Applications of Diffusion Model

The denoising diffusion probabilistic model has shown promising results in various applications, especially in generative modeling. Some popular applications of diffusion models are given below.

  • Anomaly detection: It can be used to detect anomalies or outliers by measuring the reconstruction error during the denoising process. 
  • Image to Image translation: It can be used to translate one type of image to another type of image such as a semantic image to a realistic image.
  • Image inpainting: It can be used to fill the missing parts of an image or corrupted parts of the image. It has the ability to effectively denoise and reconstruct the missing parts. It can also be a replacement for unwanted objects from images by another object. 
  • Text to Image: With the help of this model, we can convert the text to the associated images.
  • Super-resolution: Diffusion models can be used to upgrade the resolution of low-quality images. The diffusion models iteratively refine and sharpen the details of the image.
  • Text to Videos: With the help of text prompts, the diffusion model can generate the sequence of videos.
  • Image Outpainting: It is a process where the diffusion model adds details outside or beyond the original image. By utilizing the parts of the original images, we can extend the original images.
  • Style transfer: The diffusion model has the ability to perform style transfer tasks. Here the goal is to transfer the style from one image to another as well as preserve the content of the image.
  • Data Denoising: For denoising tasks, it can be applied to various data types such as text, audio, and images. As a diffusion process, the model can effectively remove noise and reconstruct clean data samples.
  • Speech Synthesis: It can use to generate speech signals with realistic prosody, pitch, and timber. It can generate high-quality audio samples and is also used to remove noise from audio.
  • Molecular Generation: The generative models play a vital role in drug discovery and molecular generation. Diffusion models also perform well in this perspective.

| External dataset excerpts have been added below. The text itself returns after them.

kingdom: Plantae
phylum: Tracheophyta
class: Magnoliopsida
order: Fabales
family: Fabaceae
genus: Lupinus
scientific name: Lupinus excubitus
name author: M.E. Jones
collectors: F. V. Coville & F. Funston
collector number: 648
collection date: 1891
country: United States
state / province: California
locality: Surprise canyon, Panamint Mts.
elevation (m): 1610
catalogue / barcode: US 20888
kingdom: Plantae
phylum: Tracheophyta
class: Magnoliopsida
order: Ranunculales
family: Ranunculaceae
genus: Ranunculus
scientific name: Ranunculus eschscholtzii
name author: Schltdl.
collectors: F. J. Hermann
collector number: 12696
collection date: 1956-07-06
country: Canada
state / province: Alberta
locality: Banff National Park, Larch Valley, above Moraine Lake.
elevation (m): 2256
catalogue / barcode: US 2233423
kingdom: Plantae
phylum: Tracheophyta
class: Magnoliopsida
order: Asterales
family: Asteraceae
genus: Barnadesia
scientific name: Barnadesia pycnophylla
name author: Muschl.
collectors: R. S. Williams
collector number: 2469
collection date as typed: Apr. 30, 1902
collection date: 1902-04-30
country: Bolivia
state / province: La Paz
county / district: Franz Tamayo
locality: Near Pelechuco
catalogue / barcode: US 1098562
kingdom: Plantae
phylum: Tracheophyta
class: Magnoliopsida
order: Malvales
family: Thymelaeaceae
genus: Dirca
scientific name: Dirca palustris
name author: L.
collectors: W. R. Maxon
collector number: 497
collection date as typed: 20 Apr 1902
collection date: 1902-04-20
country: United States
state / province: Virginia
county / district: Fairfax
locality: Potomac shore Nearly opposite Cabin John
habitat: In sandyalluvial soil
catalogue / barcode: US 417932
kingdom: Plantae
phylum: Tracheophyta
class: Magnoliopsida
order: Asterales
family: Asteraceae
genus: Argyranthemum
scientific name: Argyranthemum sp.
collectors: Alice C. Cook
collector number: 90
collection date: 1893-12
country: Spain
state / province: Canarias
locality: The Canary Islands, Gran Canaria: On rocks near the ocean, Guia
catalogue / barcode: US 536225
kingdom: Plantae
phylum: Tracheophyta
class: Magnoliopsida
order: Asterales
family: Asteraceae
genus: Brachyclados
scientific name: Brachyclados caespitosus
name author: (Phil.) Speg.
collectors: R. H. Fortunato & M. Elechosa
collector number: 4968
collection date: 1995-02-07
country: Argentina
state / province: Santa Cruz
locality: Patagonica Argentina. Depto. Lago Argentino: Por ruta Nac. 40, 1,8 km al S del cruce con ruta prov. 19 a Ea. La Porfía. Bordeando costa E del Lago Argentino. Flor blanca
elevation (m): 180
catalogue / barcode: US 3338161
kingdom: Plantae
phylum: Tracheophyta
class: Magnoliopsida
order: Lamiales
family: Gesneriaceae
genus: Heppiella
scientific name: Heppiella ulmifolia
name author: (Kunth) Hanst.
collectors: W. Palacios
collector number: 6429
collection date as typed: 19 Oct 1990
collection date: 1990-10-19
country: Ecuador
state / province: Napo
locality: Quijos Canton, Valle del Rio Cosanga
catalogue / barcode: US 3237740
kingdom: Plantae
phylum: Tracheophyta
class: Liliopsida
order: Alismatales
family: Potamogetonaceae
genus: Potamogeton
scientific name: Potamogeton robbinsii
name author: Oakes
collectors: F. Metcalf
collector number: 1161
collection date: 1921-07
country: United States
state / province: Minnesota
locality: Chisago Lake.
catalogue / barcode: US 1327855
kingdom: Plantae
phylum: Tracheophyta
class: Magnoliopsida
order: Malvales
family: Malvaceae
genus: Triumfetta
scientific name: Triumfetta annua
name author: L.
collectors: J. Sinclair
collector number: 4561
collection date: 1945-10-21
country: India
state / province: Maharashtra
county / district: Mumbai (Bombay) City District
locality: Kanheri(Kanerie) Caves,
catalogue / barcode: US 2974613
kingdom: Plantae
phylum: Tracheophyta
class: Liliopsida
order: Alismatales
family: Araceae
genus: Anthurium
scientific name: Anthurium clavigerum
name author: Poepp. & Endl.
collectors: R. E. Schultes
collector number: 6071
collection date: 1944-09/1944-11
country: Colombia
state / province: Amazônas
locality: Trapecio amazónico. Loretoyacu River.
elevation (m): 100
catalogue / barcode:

The diffusion model is based on the diffusion process which is a series of steps where noise is gradually added to the original data points and the denoising functions aim to remove the noise and reconstruct the original data. Like, we discussed the basics of the diffusion model, the architecture, and the procedure of the model and then learned the implementation of the diffusion model. Hope you create the base of the diffusion model and understand the working procedure of the diffusion model. Now you can try to implement the other applications of the diffusion model such as inpainting, outpainting, super-resolution, guided generation, infinite zooming, and so on. Some other steps can be taken, those are given below.


Conclusion

You can research to improve the efficiency of the diffusion model architecture such as speeding up the training process and reducing the number of steps of the diffusion model. You can understand the diffusion process more deeply so that you can generate better-quality samples.

Hope you get some ideas and the tutorial is beneficial to you. Thanks for reading the tutorial and enjoy the deep learning field.